(Short-answer chart tasks)
+ + + +

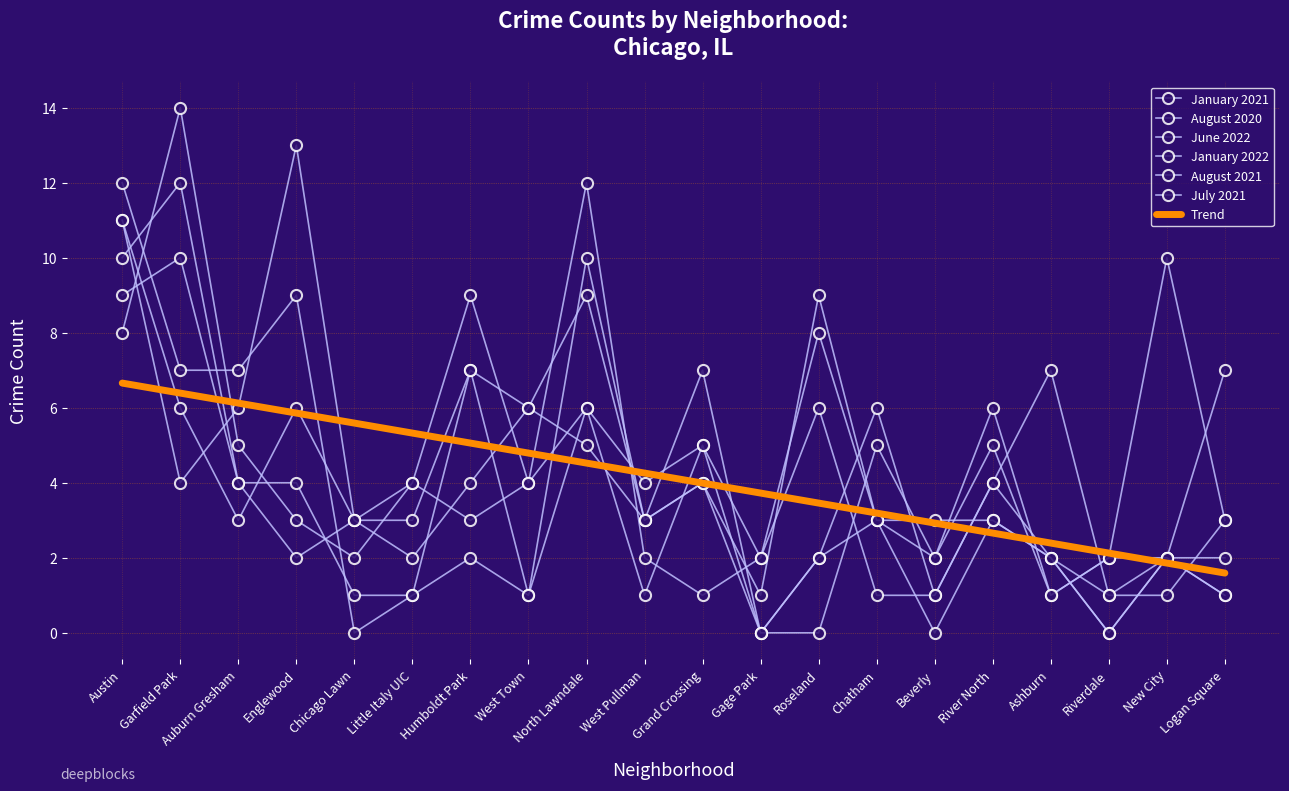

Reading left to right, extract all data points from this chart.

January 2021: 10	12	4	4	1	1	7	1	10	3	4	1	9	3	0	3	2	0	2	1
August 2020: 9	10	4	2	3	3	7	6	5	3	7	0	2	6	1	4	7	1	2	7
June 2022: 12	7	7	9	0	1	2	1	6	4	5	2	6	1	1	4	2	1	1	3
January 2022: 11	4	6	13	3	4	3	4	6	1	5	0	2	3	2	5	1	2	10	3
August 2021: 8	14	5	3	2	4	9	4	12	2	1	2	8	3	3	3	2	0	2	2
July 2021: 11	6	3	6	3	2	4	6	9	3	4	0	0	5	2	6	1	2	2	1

+ + + +

> **Written task**
Rewrite these lines with "chart" changed to "graph" and everything else kept the same, leaving out the pictures.

> **Task solution**
Reading left to right, extract all data points from this graph.

January 2021: 10	12	4	4	1	1	7	1	10	3	4	1	9	3	0	3	2	0	2	1
August 2020: 9	10	4	2	3	3	7	6	5	3	7	0	2	6	1	4	7	1	2	7
June 2022: 12	7	7	9	0	1	2	1	6	4	5	2	6	1	1	4	2	1	1	3
January 2022: 11	4	6	13	3	4	3	4	6	1	5	0	2	3	2	5	1	2	10	3
August 2021: 8	14	5	3	2	4	9	4	12	2	1	2	8	3	3	3	2	0	2	2
July 2021: 11	6	3	6	3	2	4	6	9	3	4	0	0	5	2	6	1	2	2	1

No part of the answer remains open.